**TAREA ASIGNADA**
Resume en menos palabras el párrafo del relato de la calavera de San Roque que comienza con «Celia Carvajal lleva un velo negro», sin perder sus datos principales.

**TEXTO FUENTE**

La Calavera de San roque
Celia
Carvajal lleva un velo negro que difícilmente deja ver su rostro. Como un ánima
en pena recorre el patio de El Carmen Alto para contar su historia. Ella vivió
hace muchas décadas en San Roque, ubicado en el Centro Histórico de Quito, en
la época en la que los padres aún decidían con quién compartirían su vida sus
hijas. “Cuando tenía 17 años mi padre me casó con un hombre llamado Adán
González, que tenía muchísimo dinero”, cuenta mientras sostiene una vasija con una
vela dentro. El hombre no sabía que Celia estaba enamorada de un joven de su
misma edad, algo que lo diferenciaba del marido, pues él sobrepasaba los 40
años. Los jóvenes no terminaron su relación a pesar del matrimonio de la chica.
Al contrario, se las ingeniaron para verse cada vez que el esposo salía de
viaje, pues su oficio de mercader lo obligaba ir a ciudades como Riobamba,
Guayaquil o Cuenca. La muchacha incluso no veía a su marido por meses.
Pero las
miradas en un barrio tan popular eran varias y muy curiosas. Las vecinas y
beatas siempre estaban pendientes de lo que hacía el resto y las comunicaciones
por esos tiempos no eran las mismas de ahora. Había que enviar cartas o mandar
el mensaje con algún conocido, algo demasiado peligroso. “Mis vecinos en todo
se fijaban, no sabía cómo encontrarme con mi amante”, dice Celia. La muchacha
entonces tomó una olla de barro de la cocina, le hizo tres huecos -como para
simular la imagen de un rostro cadavérico- y le puso una vela dentro para darle
más misticismo a la imagen. Cuando el marido salía de viaje, ella se cubría el
rostro con un velo, tomaba la calavera y paseaba por la parte alta de su casa,
“la movía de un lado a otro”. Esa era la señal que Alberto - su amante- recibía
para sus encuentros furtivos. Los vecinos estaban aterrorizados, creían que un
espíritu rondaba por el barrio, o que era el mismísimo Satanás listo para
llevarse a algún cristiano cuando menos se lo espere. “Incluso llamaron al
Arzobispo de Quito que vaya a bendecir mi casa”, relata entre risas. Pero de un
momento a otro todo cambió: la curiosidad de los niños pudo más que cualquier
superstición. Se escondieron detrás de unos matorrales y vieron todo lo que
pasaba en la casa de Celia. El encuentro con su amante. “Estos niños le contaron
todo a mi esposo. Absolutamente todo”, dice la mujer entre sollozos. Adán
González no reclamó en ese momento, prefirió el silencio para armar un plan más
elaborado. Unos días después volvió a despedirse de su esposa por un nuevo
viaje. “Me pidió que le prepare uno de los caballos más fuertes porque se iba a
demorar meses”, cuenta. Como a las 9 de la noche y calculando que el marido se
encontraba lejos de casa, Celia tomó la calavera, una vez más, y la movió de un
lado a otro. Alberto llegó a sus brazos enseguida. Sin embargo, dentro de los
mismos matorrales donde se escondieron los niños se ocultó el marido.

(Algunos registros)
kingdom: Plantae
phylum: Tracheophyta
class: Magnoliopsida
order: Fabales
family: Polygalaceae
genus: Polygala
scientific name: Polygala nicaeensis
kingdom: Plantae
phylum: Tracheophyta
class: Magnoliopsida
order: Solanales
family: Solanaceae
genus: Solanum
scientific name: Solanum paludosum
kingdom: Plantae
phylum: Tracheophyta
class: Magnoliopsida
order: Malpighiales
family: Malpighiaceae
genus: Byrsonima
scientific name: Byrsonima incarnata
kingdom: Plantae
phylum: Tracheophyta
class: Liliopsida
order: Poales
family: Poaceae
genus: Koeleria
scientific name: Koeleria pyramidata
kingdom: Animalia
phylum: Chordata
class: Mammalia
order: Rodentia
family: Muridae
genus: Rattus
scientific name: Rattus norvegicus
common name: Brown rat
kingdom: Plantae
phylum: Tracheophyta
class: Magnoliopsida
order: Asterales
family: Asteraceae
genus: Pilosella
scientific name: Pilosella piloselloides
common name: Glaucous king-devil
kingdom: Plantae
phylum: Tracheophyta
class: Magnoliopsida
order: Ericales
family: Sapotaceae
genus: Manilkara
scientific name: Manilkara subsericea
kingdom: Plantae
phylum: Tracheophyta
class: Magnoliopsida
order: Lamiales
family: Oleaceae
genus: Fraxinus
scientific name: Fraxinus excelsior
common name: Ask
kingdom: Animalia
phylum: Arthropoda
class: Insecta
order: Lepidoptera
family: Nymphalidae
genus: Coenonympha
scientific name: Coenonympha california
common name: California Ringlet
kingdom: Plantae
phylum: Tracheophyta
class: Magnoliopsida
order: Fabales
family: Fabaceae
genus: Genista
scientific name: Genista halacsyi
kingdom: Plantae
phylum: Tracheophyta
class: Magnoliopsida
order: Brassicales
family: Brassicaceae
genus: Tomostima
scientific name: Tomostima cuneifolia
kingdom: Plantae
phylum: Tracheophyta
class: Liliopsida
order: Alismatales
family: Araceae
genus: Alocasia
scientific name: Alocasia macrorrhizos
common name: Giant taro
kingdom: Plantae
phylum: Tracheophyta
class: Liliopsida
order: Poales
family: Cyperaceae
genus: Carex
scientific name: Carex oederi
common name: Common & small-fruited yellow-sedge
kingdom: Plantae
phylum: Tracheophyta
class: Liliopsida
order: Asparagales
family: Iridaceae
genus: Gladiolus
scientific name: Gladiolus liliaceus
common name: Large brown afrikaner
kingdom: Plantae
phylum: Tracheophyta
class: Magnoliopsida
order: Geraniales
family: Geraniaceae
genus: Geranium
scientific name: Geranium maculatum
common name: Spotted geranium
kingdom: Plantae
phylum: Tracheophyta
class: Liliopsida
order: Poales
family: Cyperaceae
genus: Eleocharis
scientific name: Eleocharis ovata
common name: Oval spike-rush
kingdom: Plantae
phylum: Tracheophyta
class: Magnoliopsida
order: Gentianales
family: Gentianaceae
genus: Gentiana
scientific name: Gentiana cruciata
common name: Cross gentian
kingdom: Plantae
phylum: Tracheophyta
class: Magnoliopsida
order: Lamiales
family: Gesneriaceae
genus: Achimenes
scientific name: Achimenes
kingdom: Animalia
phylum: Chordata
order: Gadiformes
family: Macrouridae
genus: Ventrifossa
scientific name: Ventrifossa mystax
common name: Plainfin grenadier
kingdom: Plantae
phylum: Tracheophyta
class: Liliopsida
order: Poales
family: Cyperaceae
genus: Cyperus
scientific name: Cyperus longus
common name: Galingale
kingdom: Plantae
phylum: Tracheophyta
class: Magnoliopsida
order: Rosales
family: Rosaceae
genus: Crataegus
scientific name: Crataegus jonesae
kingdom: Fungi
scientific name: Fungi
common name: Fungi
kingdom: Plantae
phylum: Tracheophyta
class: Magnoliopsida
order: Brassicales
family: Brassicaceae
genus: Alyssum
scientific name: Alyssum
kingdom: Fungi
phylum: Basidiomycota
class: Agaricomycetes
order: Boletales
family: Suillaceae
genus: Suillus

**RESPUESTA ESCRITA**
Cubierta con un velo negro, Celia Carvajal recorre el patio de El Carmen Alto sosteniendo una vasija con una vela y cuenta su historia. Hace muchas décadas vivió en San Roque, en el Centro Histórico de Quito, cuando los padres elegían a los esposos de sus hijas. A los 17 años su padre la casó con Adán González, un hombre muy rico de más de 40 años. Él ignoraba que Celia amaba a un joven de su edad. Los jóvenes siguieron juntos a pesar de la boda y se veían cuando el marido, que era mercader, viajaba a Riobamba, Guayaquil o Cuenca. A veces ella pasaba meses sin verlo.